Task requirements ->
Repeat all of the material exactly as given.

Data provided ->
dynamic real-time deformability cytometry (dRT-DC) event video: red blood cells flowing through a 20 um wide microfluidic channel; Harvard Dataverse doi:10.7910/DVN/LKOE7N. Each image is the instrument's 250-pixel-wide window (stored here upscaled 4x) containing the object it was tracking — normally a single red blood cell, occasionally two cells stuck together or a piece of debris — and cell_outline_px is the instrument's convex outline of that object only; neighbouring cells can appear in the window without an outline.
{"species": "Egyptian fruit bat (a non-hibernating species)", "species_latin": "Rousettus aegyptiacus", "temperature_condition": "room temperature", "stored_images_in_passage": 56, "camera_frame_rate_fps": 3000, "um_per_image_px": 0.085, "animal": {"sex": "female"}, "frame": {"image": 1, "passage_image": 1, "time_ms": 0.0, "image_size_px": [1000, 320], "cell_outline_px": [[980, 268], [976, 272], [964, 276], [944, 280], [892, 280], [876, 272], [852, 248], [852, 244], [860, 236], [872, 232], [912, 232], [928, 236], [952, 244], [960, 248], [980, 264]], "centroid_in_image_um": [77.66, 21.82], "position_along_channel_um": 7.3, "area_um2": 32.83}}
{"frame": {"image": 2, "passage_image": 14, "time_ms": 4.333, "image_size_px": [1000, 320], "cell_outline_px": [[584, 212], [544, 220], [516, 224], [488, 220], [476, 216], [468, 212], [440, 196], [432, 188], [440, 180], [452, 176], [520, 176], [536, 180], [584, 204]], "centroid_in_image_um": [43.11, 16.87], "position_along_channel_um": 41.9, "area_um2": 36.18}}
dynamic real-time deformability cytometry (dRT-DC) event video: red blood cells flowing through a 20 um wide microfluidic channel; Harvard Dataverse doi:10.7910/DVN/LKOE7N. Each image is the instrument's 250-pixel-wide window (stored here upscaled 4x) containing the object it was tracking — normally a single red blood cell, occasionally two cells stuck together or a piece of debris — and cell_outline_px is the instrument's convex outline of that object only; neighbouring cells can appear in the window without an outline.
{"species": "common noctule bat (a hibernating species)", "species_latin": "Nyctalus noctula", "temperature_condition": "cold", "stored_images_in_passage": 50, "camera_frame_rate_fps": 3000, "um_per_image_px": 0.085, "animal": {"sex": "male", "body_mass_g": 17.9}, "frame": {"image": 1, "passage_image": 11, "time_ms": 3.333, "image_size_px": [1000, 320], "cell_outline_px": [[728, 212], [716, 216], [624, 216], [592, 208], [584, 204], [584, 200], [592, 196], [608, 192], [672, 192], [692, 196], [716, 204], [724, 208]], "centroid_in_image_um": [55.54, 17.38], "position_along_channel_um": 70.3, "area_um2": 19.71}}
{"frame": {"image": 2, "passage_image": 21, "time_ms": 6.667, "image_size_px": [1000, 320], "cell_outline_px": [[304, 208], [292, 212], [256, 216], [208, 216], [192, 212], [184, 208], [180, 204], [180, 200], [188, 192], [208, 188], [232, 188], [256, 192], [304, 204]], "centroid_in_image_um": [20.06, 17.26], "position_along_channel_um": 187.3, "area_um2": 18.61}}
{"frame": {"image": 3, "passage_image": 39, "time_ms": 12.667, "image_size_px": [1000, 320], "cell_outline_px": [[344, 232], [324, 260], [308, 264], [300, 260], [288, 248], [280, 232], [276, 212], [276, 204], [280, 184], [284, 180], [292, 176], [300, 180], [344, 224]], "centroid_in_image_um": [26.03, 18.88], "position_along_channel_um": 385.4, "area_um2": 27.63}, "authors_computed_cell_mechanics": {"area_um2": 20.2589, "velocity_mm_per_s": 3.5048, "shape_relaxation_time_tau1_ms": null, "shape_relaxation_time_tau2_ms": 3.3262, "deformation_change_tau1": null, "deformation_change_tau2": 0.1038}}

Response to the task ->
dynamic real-time deformability cytometry (dRT-DC) event video: red blood cells flowing through a 20 um wide microfluidic channel; Harvard Dataverse doi:10.7910/DVN/LKOE7N. Each image is the instrument's 250-pixel-wide window (stored here upscaled 4x) containing the object it was tracking — normally a single red blood cell, occasionally two cells stuck together or a piece of debris — and cell_outline_px is the instrument's convex outline of that object only; neighbouring cells can appear in the window without an outline.
{"species": "Egyptian fruit bat (a non-hibernating species)", "species_latin": "Rousettus aegyptiacus", "temperature_condition": "room temperature", "stored_images_in_passage": 56, "camera_frame_rate_fps": 3000, "um_per_image_px": 0.085, "animal": {"sex": "female"}, "frame": {"image": 1, "passage_image": 1, "time_ms": 0.0, "image_size_px": [1000, 320], "cell_outline_px": [[980, 268], [976, 272], [964, 276], [944, 280], [892, 280], [876, 272], [852, 248], [852, 244], [860, 236], [872, 232], [912, 232], [928, 236], [952, 244], [960, 248], [980, 264]], "centroid_in_image_um": [77.66, 21.82], "position_along_channel_um": 7.3, "area_um2": 32.83}}
{"frame": {"image": 2, "passage_image": 14, "time_ms": 4.333, "image_size_px": [1000, 320], "cell_outline_px": [[584, 212], [544, 220], [516, 224], [488, 220], [476, 216], [468, 212], [440, 196], [432, 188], [440, 180], [452, 176], [520, 176], [536, 180], [584, 204]], "centroid_in_image_um": [43.11, 16.87], "position_along_channel_um": 41.9, "area_um2": 36.18}}
dynamic real-time deformability cytometry (dRT-DC) event video: red blood cells flowing through a 20 um wide microfluidic channel; Harvard Dataverse doi:10.7910/DVN/LKOE7N. Each image is the instrument's 250-pixel-wide window (stored here upscaled 4x) containing the object it was tracking — normally a single red blood cell, occasionally two cells stuck together or a piece of debris — and cell_outline_px is the instrument's convex outline of that object only; neighbouring cells can appear in the window without an outline.
{"species": "common noctule bat (a hibernating species)", "species_latin": "Nyctalus noctula", "temperature_condition": "cold", "stored_images_in_passage": 50, "camera_frame_rate_fps": 3000, "um_per_image_px": 0.085, "animal": {"sex": "male", "body_mass_g": 17.9}, "frame": {"image": 1, "passage_image": 11, "time_ms": 3.333, "image_size_px": [1000, 320], "cell_outline_px": [[728, 212], [716, 216], [624, 216], [592, 208], [584, 204], [584, 200], [592, 196], [608, 192], [672, 192], [692, 196], [716, 204], [724, 208]], "centroid_in_image_um": [55.54, 17.38], "position_along_channel_um": 70.3, "area_um2": 19.71}}
{"frame": {"image": 2, "passage_image": 21, "time_ms": 6.667, "image_size_px": [1000, 320], "cell_outline_px": [[304, 208], [292, 212], [256, 216], [208, 216], [192, 212], [184, 208], [180, 204], [180, 200], [188, 192], [208, 188], [232, 188], [256, 192], [304, 204]], "centroid_in_image_um": [20.06, 17.26], "position_along_channel_um": 187.3, "area_um2": 18.61}}
{"frame": {"image": 3, "passage_image": 39, "time_ms": 12.667, "image_size_px": [1000, 320], "cell_outline_px": [[344, 232], [324, 260], [308, 264], [300, 260], [288, 248], [280, 232], [276, 212], [276, 204], [280, 184], [284, 180], [292, 176], [300, 180], [344, 224]], "centroid_in_image_um": [26.03, 18.88], "position_along_channel_um": 385.4, "area_um2": 27.63}, "authors_computed_cell_mechanics": {"area_um2": 20.2589, "velocity_mm_per_s": 3.5048, "shape_relaxation_time_tau1_ms": null, "shape_relaxation_time_tau2_ms": 3.3262, "deformation_change_tau1": null, "deformation_change_tau2": 0.1038}}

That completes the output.